Top of RECORDS FOR THE EXERCISE
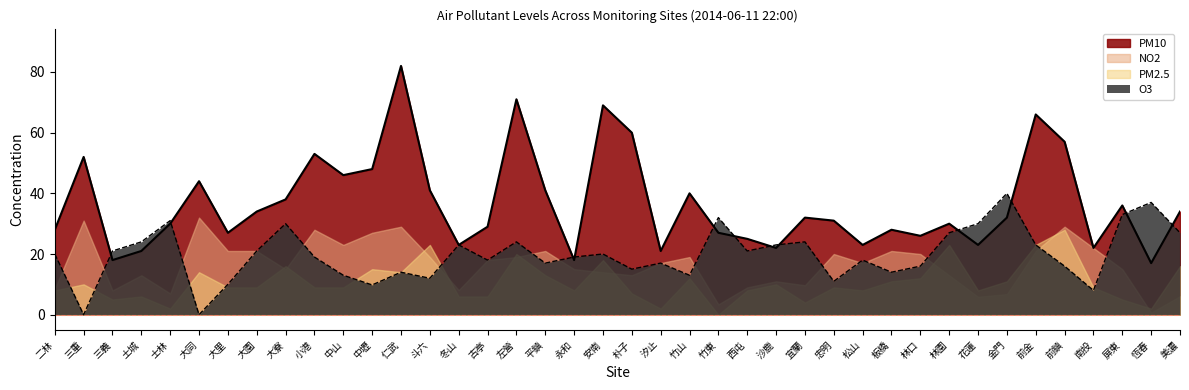

What are all the series names shown in the legend?

PM10, NO2, PM2.5, O3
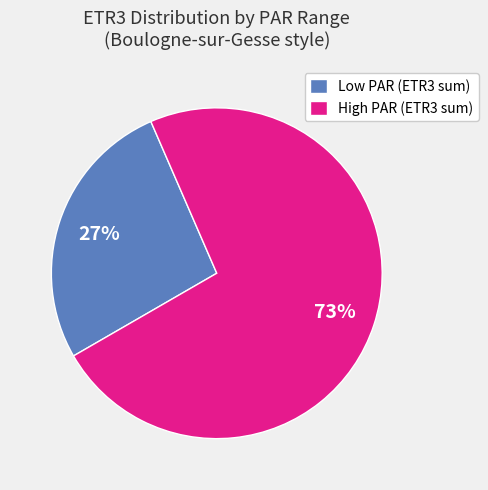

What is the smallest slice in the pie chart?

Low PAR (ETR3 sum)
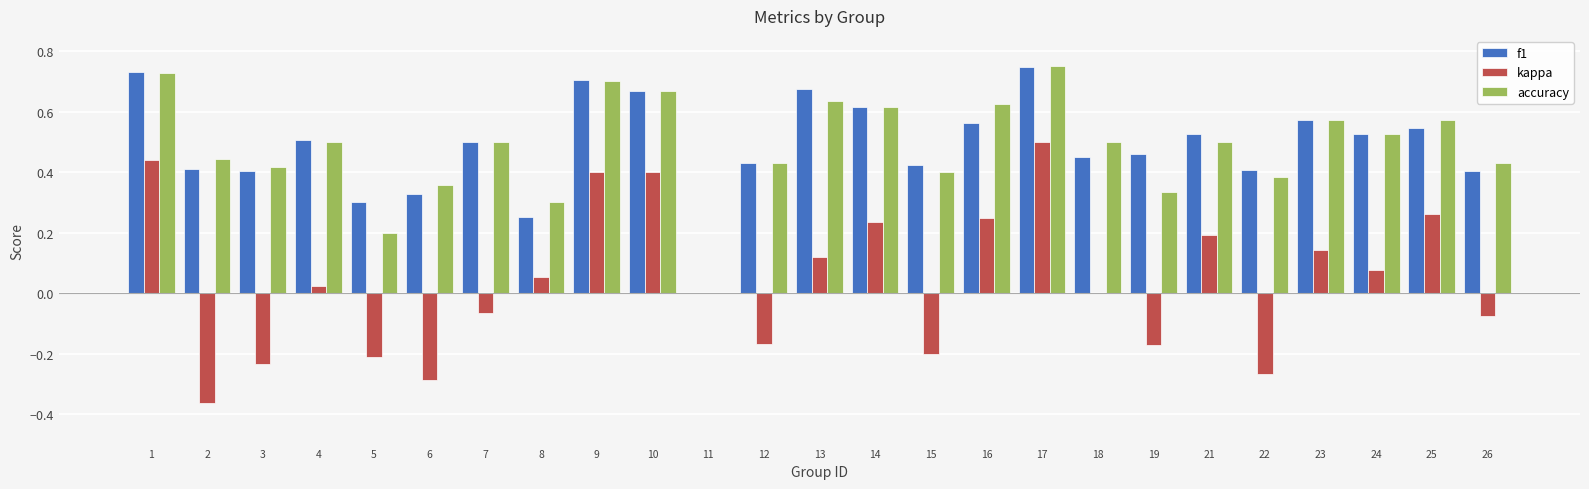

Which category has the highest value in the kappa series?

17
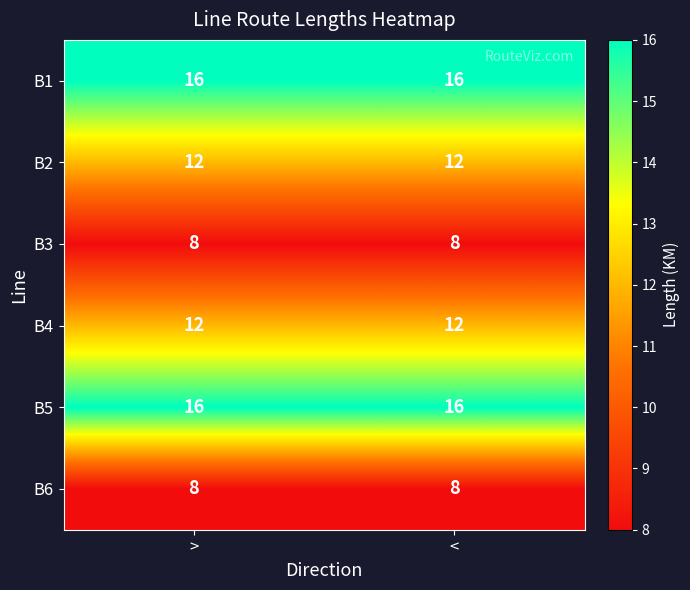

What is the difference between the highest and lowest values at >?

8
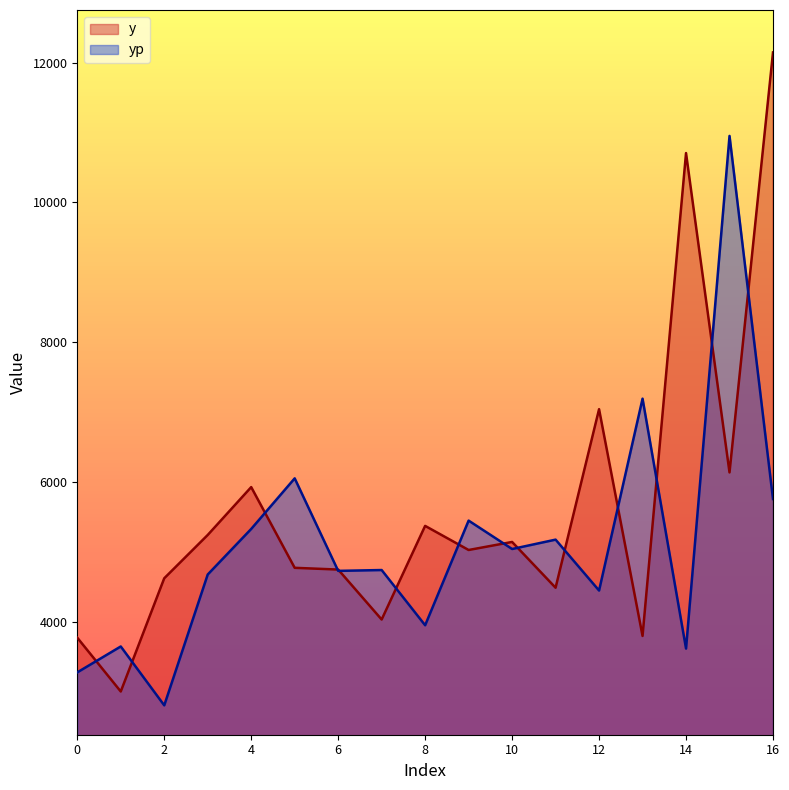

The yp series shows 2162.7 at 12. True or false?

False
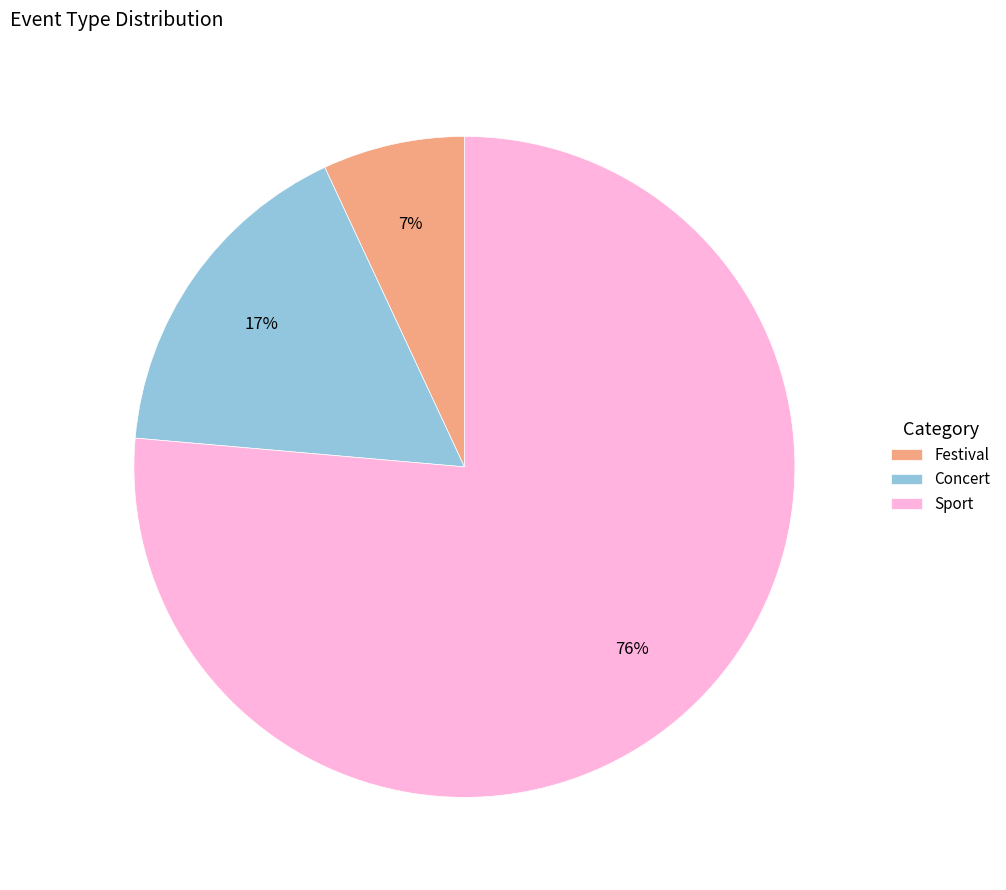

What is the ratio of the value at Concert to the value at Festival?

2.4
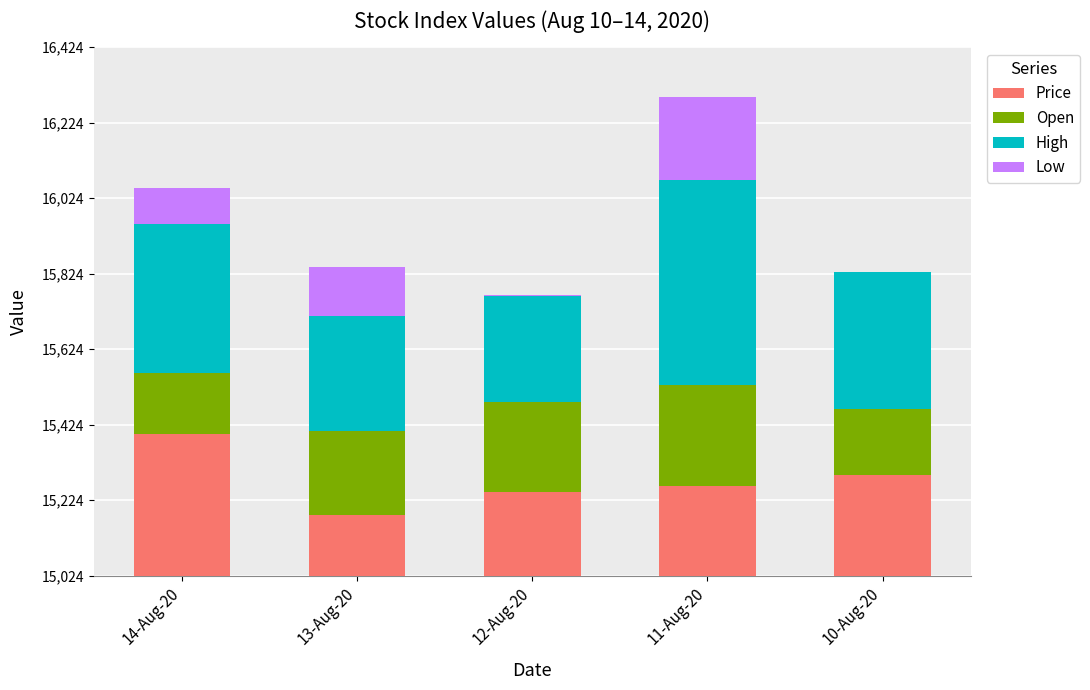

Are the bars horizontal?

No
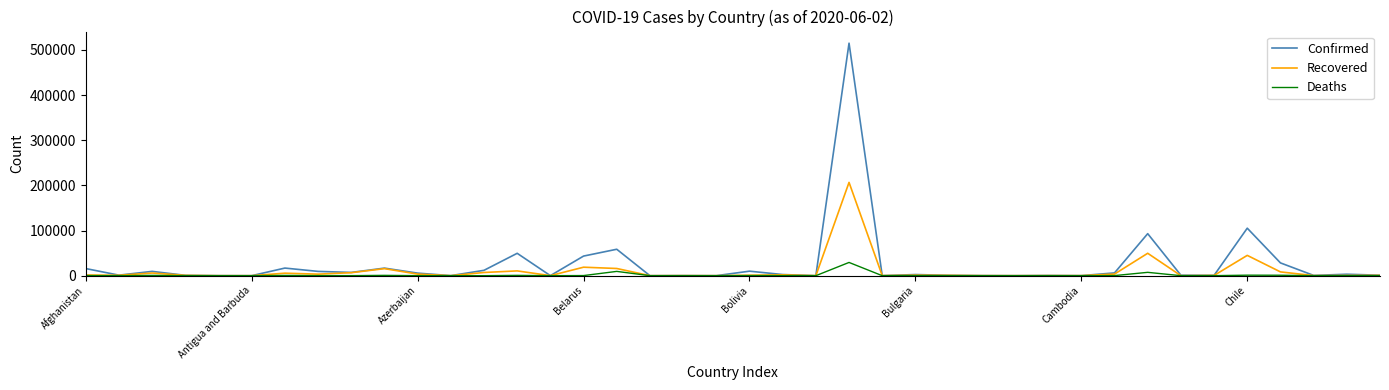

What is the maximum value for Deaths?

29314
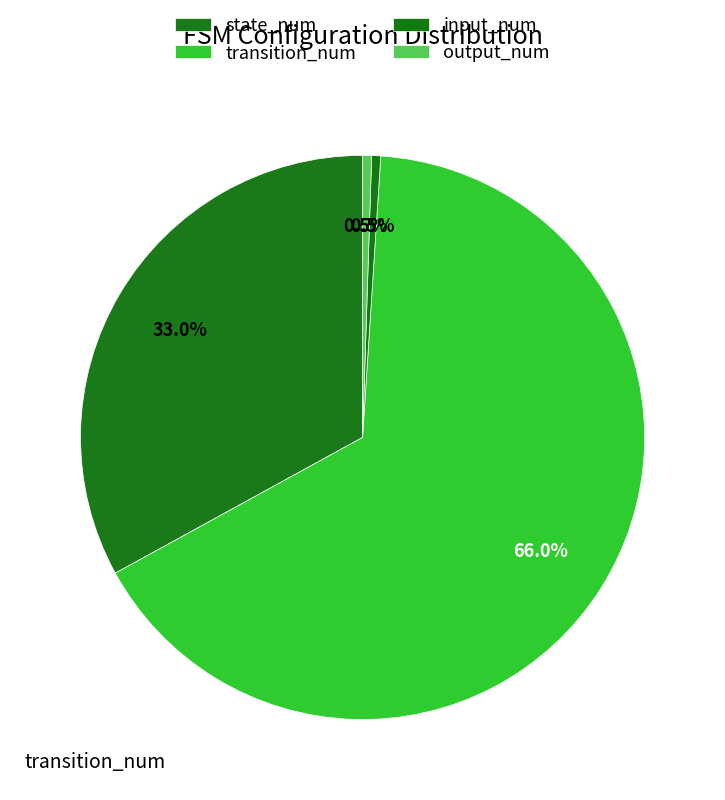

Rank the categories by value from highest to lowest.

transition_num, state_num, input_num, output_num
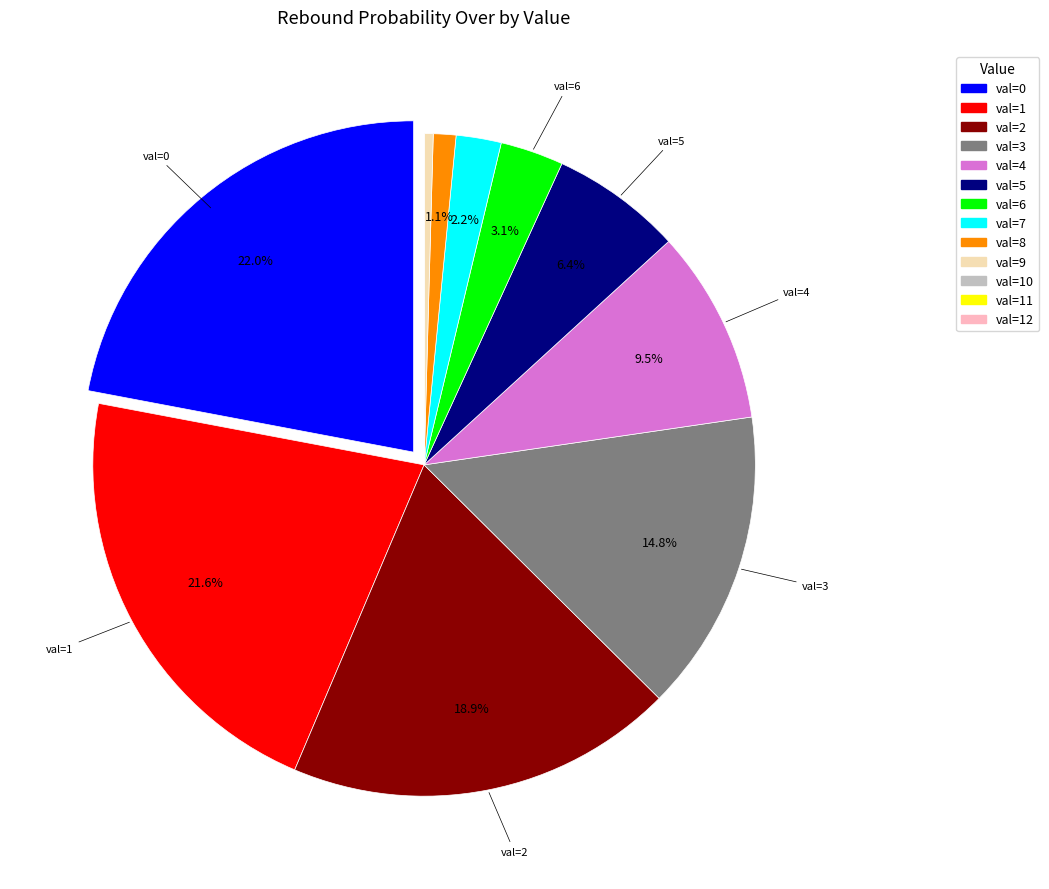

Count the number of slices in the pie.

13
Bottom of RECORDS FOR THE EXERCISE
* **ABOUT THIS EXERCISE**: Reproduce every line of the entries above word for word, leaving out the pictures.

* **ANSWER TO THE PROBLEM**:
What are all the series names shown in the legend?

PM10, NO2, PM2.5, O3

What is the smallest slice in the pie chart?

Low PAR (ETR3 sum)

Which category has the highest value in the kappa series?

17

What is the difference between the highest and lowest values at >?

8

The yp series shows 2162.7 at 12. True or false?

False

What is the ratio of the value at Concert to the value at Festival?

2.4

Are the bars horizontal?

No

What is the maximum value for Deaths?

29314

Rank the categories by value from highest to lowest.

transition_num, state_num, input_num, output_num

Count the number of slices in the pie.

13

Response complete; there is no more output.